What are the most immediate measures to be taken and how can UNHCR keep pace with the rapidly evolving changes?

KS: PRIMES remains the entry point for UNHCR to develop the trust framework that provides refugees with a self-managed identity that is truly empowering and puts them at level playing field with the populations that host them. As trust remains the essential condition for refugees to benefit from socio-economic inclusion, UNHCR has to go beyond the registration of claimed identities of asylum seekers and refugees. We have to promote the interests of those with strong and trusted identities and still protect those others who, on legitimate grounds, can’t yet demonstrate a robust legal, economic, and digital identity. Let us not forget that more than one billion people, according to World Bank figures, do not possess legal identity documents, mainly women and children. A specific SDG target 16.9 (“Identity for all by 2030”) has been set to deal with that issue.

At country level, UNHCR teams need to continue to face emergencies with registration challenges, as seen in Uganda, Bangladesh and elsewhere. In addition, identity will have to move to the centre of protection work: Refugees ought to be included into national population registries, are issued valid identity papers, and have a digital identity so as to obtain SIM cards from mobile operators, have access to financial institutions and bank accounts.
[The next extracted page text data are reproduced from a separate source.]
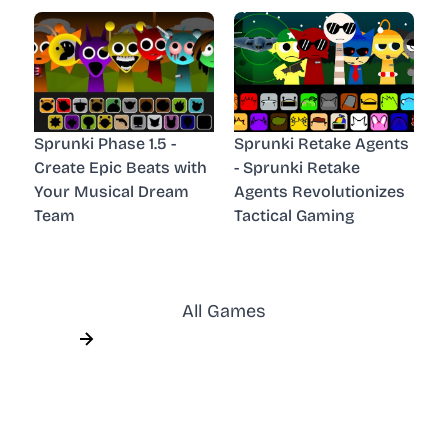
Sprunki Phase 1.5 -
Sprunki Retake Agents
Create Epic Beats with
- Sprunki Retake
Your Musical Dream
Agents Revolutionizes
Team
Tactical Gaming
All Games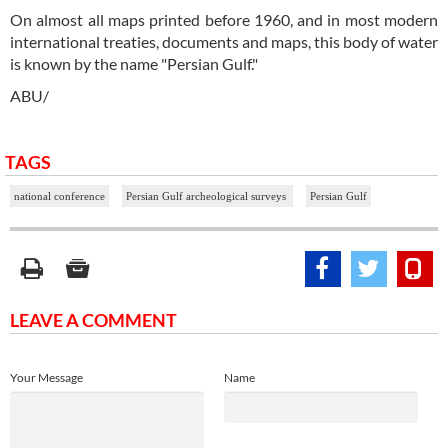
On almost all maps printed before 1960, and in most modern
international treaties, documents and maps, this body of water
is known by the name "Persian Gulf."
ABU/
TAGS
national conference
Persian Gulf archeological surveys
Persian Gulf
LEAVE A COMMENT
Your Message
Name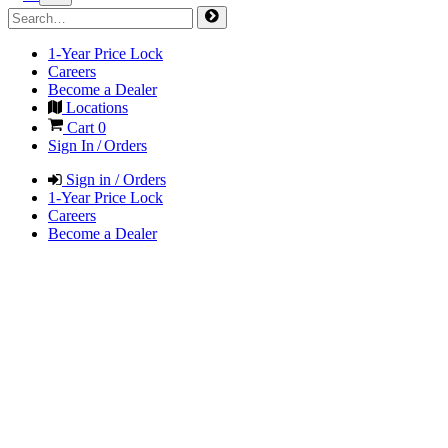
1-Year Price Lock
Careers
Become a Dealer
Locations
Cart
0
Sign In / Orders
Sign in / Orders
1-Year Price Lock
Careers
Become a Dealer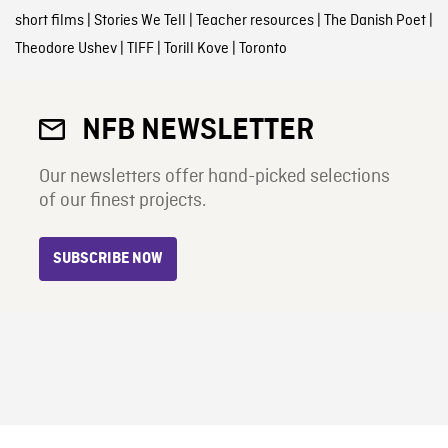
short films
|
Stories We Tell
|
Teacher resources
|
The Danish Poet
|
Theodore Ushev
|
TIFF
|
Torill Kove
|
Toronto
NFB NEWSLETTER
Our newsletters offer hand-picked selections
of our finest projects.
SUBSCRIBE NOW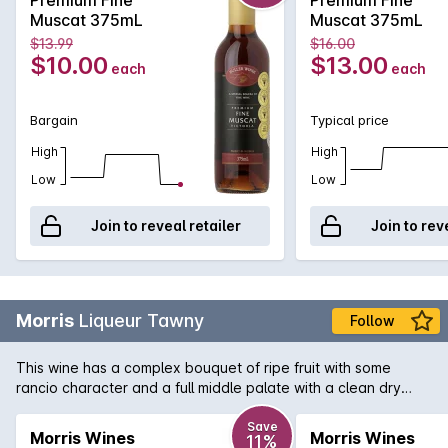
must for any true fortified aficionado.
Muscat 375mL
Muscat 375mL
$13.99
$16.00
$10.00
$13.00
each
each
Bargain
Typical price
High
High
Low
Low
Join to reveal retailer
Join to rev
Morris
Liqueur Tawny
Follow
This wine has a complex bouquet of ripe fruit with some
rancio character and a full middle palate with a clean dry
finish and lingering fruit flavours.
Save
Morris Wines
Morris Wines
11%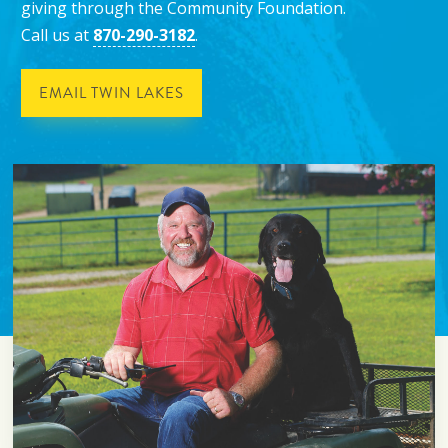
giving through the Community Foundation.
Call us at
870-290-3182
.
EMAIL TWIN LAKES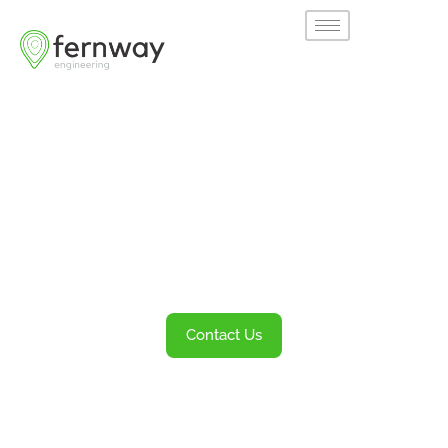
Welcome to
Fernway
Transportation Engineering and Planning
Services
Contact Us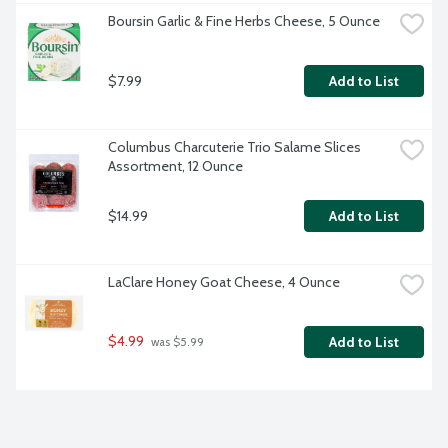
Boursin Garlic & Fine Herbs Cheese, 5 Ounce
$7.99
Add to List
Columbus Charcuterie Trio Salame Slices 
Assortment, 12 Ounce
$14.99
Add to List
LaClare Honey Goat Cheese, 4 Ounce
$4.99
Add to List
 was $5.99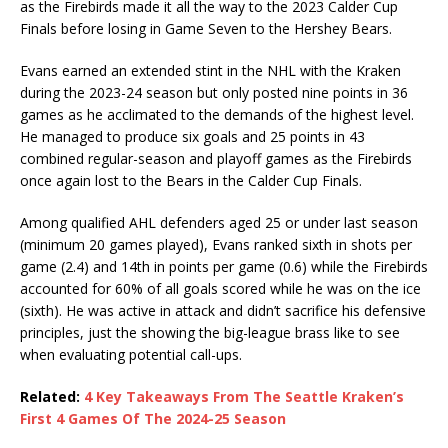
as the Firebirds made it all the way to the 2023 Calder Cup
Finals before losing in Game Seven to the Hershey Bears.
Evans earned an extended stint in the NHL with the Kraken
during the 2023-24 season but only posted nine points in 36
games as he acclimated to the demands of the highest level.
He managed to produce six goals and 25 points in 43
combined regular-season and playoff games as the Firebirds
once again lost to the Bears in the Calder Cup Finals.
Among qualified AHL defenders aged 25 or under last season
(minimum 20 games played), Evans ranked sixth in shots per
game (2.4) and 14th in points per game (0.6) while the Firebirds
accounted for 60% of all goals scored while he was on the ice
(sixth). He was active in attack and didn’t sacrifice his defensive
principles, just the showing the big-league brass like to see
when evaluating potential call-ups.
Related:
4 Key Takeaways From The Seattle Kraken’s
First 4 Games Of The 2024-25 Season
Measures have to be put in place in each country to certify different kind of official documents, issued on paper or digitally, that refugees may carry around physically or store in digital wallets in the cloud. Certified documents are a must in order for refugees to move around freely, to study and work, to marry and have families, to run businesses and so on.
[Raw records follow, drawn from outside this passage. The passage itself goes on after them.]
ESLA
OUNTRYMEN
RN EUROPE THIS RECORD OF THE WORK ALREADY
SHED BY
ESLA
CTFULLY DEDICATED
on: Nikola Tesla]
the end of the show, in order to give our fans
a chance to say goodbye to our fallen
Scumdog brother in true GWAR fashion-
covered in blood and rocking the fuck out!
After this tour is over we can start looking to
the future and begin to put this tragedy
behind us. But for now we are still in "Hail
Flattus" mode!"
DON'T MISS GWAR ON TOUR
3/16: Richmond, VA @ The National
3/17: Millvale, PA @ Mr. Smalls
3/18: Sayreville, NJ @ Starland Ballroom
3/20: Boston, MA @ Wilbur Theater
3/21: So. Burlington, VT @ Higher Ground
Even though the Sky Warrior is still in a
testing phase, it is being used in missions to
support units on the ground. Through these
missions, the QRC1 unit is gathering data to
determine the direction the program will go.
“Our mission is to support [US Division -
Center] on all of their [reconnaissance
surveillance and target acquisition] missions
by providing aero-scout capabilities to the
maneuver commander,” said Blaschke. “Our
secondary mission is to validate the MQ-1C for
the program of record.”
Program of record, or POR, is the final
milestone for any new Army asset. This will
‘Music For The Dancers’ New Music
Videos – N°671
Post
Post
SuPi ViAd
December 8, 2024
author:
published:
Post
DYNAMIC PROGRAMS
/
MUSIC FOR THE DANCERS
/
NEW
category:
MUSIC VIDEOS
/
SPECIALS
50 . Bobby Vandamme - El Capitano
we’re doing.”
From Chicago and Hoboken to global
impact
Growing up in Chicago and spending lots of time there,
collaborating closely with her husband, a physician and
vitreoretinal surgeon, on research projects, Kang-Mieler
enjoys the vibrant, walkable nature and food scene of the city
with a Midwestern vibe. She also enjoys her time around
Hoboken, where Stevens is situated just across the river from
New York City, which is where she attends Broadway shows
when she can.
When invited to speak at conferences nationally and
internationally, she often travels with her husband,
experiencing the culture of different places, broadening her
UNHCR has a central role to invest in trust as this will facilitate the life of refugees and ultimately empower them. A pre-condition for which is that refugees have trust in UNHCR, in particular it’s identity and data protection and data security systems. UNHCR will continue to co-operate with governments in taking decisions on individuals that are grounded in facts and on records that UNHCR may hold and which help to proof identities. Economic players and academic institutions are willing to extend their services to refugees and other marginalized groups if UNHCR succeeds in contributing to the verification of their claims to an identity and the validity of the documents they carry. Investing in trust is a win-win for everybody as it helps to minimize the risks for institutions, be they public or private, and promote the effective inclusion of otherwise marginalized people, often women and children.
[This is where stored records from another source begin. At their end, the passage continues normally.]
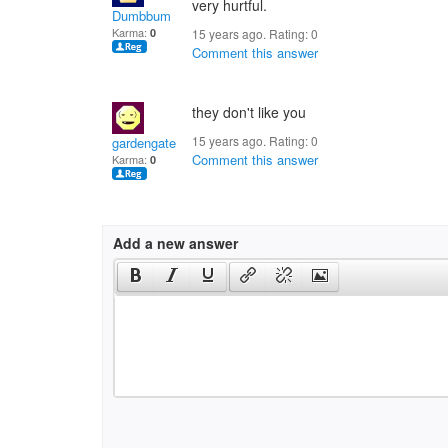
very hurtful.
Dumbbum
Karma:
0
15 years ago. Rating:
0
Comment this answer
they don't like you
15 years ago. Rating:
0
gardengate
Comment this answer
Karma:
0
Add a new answer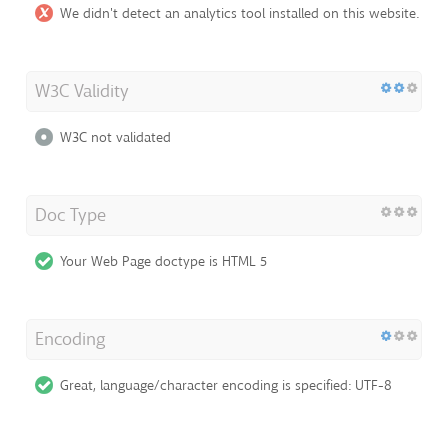
We didn't detect an analytics tool installed on this website.
W3C Validity
W3C not validated
Doc Type
Your Web Page doctype is HTML 5
Encoding
Great, language/character encoding is specified: UTF-8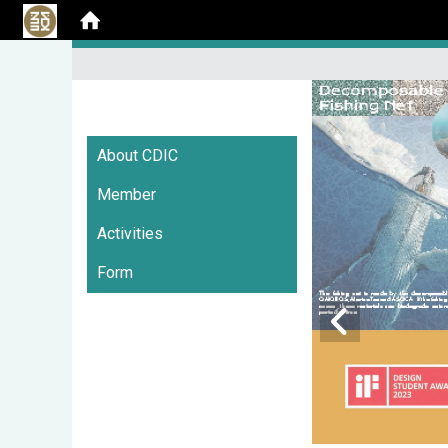
:::
About CDIC
Member
Activities
Form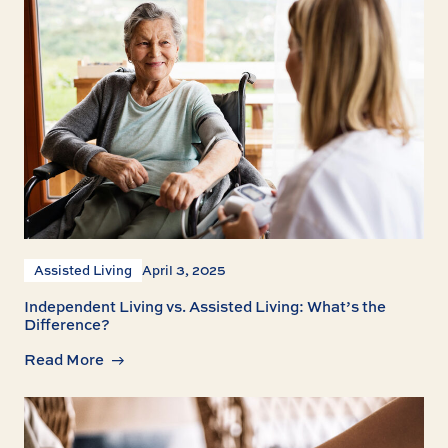
Assisted Living
April 3, 2025
Independent Living vs. Assisted Living: What’s the
Difference?
Read More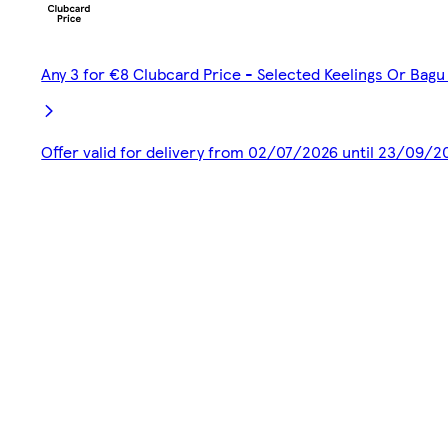
Any 3 for €8 Clubcard Price - Selected Keelings Or Bagu 
Offer valid for delivery from 02/07/2026 until 23/09/2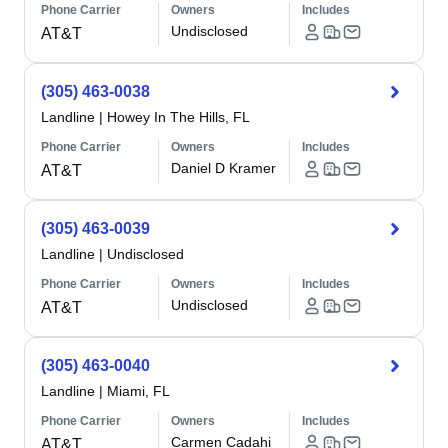
Phone Carrier
Owners
Includes
Undisclosed
AT&T
(305) 463-0038
Landline
|
Howey In The Hills, FL
Phone Carrier
Owners
Includes
Daniel D Kramer
AT&T
(305) 463-0039
Landline
|
Undisclosed
Phone Carrier
Owners
Includes
Undisclosed
AT&T
(305) 463-0040
Landline
|
Miami, FL
Phone Carrier
Owners
Includes
Carmen Cadahi
AT&T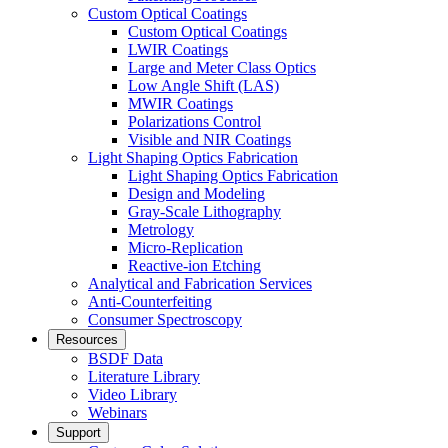
Custom Optical Coatings
Custom Optical Coatings
LWIR Coatings
Large and Meter Class Optics
Low Angle Shift (LAS)
MWIR Coatings
Polarizations Control
Visible and NIR Coatings
Light Shaping Optics Fabrication
Light Shaping Optics Fabrication
Design and Modeling
Gray-Scale Lithography
Metrology
Micro-Replication
Reactive-ion Etching
Analytical and Fabrication Services
Anti-Counterfeiting
Consumer Spectroscopy
Resources
BSDF Data
Literature Library
Video Library
Webinars
Support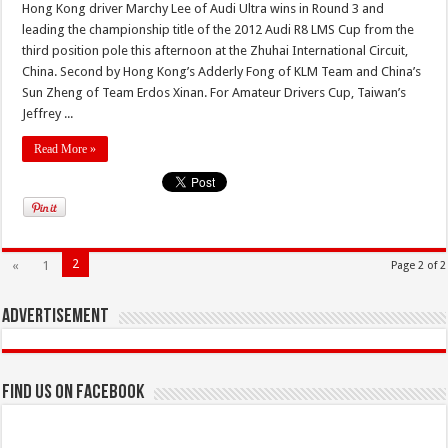
Hong Kong driver Marchy Lee of Audi Ultra wins in Round 3 and
leading the championship title of the 2012 Audi R8 LMS Cup from the
third position pole this afternoon at the Zhuhai International Circuit,
China. Second by Hong Kong’s Adderly Fong of KLM Team and China’s
Sun Zheng of Team Erdos Xinan. For Amateur Drivers Cup, Taiwan’s
Jeffrey ...
Read More »
2
«
1
Page 2 of 2
Advertisement
Find us on Facebook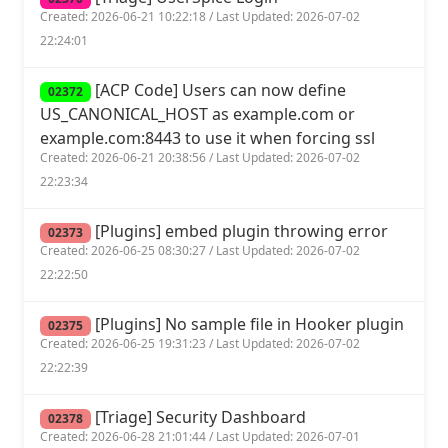
Created: 2026-06-21 10:22:18 / Last Updated: 2026-07-02
22:24:01
[ACP Code] Users can now define
02372
US_CANONICAL_HOST as example.com or
example.com:8443 to use it when forcing ssl
Created: 2026-06-21 20:38:56 / Last Updated: 2026-07-02
22:23:34
[Plugins] embed plugin throwing error
02373
Created: 2026-06-25 08:30:27 / Last Updated: 2026-07-02
22:22:50
[Plugins] No sample file in Hooker plugin
02375
Created: 2026-06-25 19:31:23 / Last Updated: 2026-07-02
22:22:39
[Triage] Security Dashboard
02378
Created: 2026-06-28 21:01:44 / Last Updated: 2026-07-01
Trust is no longer what happens if we look eye to eye. Trust needs to be generated and maintained for the digital space. Despite all advances, challenges, and risks, trust will remain critical for human, institutional, and technological interaction. It is trust and data, which together make up the currency of the 21st century.

 

 Karl Steinacker was until recently Deputy Director of UNHCR Division of Programme Support and Management and Head of the UNHCR Global Service Centre in Copenhagen.